Der Revision wird Folge gegeben.

Das angefochtene Erkenntnis wird dahin abgeändert, dass die Beschwerde der mitbeteiligten Partei gegen den Bescheid der revisionswerbenden Partei vom 20. April 2018, VSNR. 4000 070867, als unbegründet abgewiesen wird.

Begründung

1 Mit Schreiben vom 3. August 2017 und Übermittlung des Fragebogens für Freiberufler nach § 2 Abs. 1 Z 4 GSVG am 18. Oktober 2017 hat die Mitbeteiligte bekannt gegeben, dass ihre Einkünfte für 2017 den Betrag von € 5.108,40 überschreiten werden.

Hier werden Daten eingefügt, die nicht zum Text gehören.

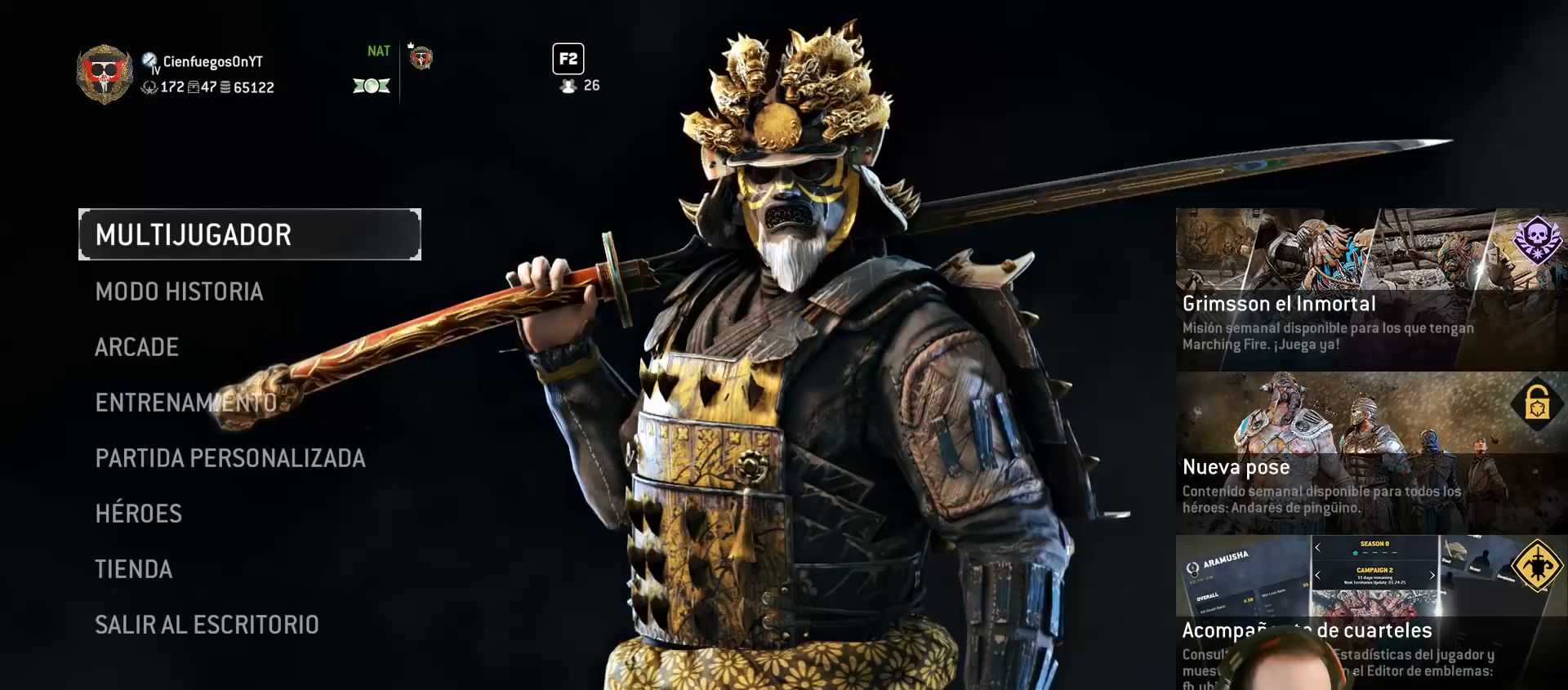
Gameplay with a controller (PlayStation layout); each line is a JSON object with the inputs held at the frame after it. "events" lists button and stick changes between this image and that frame as [ms after this image, input, new state], when the widget could be followed in between.
{"buttons": [], "left_stick": "center", "right_stick": "center", "events": []}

2 Mit Bescheid vom 20. April 2018 stellte die revisionswerbende Partei fest, dass die Mitbeteiligte auf Grund ihrer Tätigkeit als Trainerin, Supervisorin und Coach vom 3. August bis 31. Dezember 2017 der Pflichtversicherung in der Pensions‑ und Krankenversicherung gemäß § 2 Abs. 1 Z 4 GSVG unterliegt.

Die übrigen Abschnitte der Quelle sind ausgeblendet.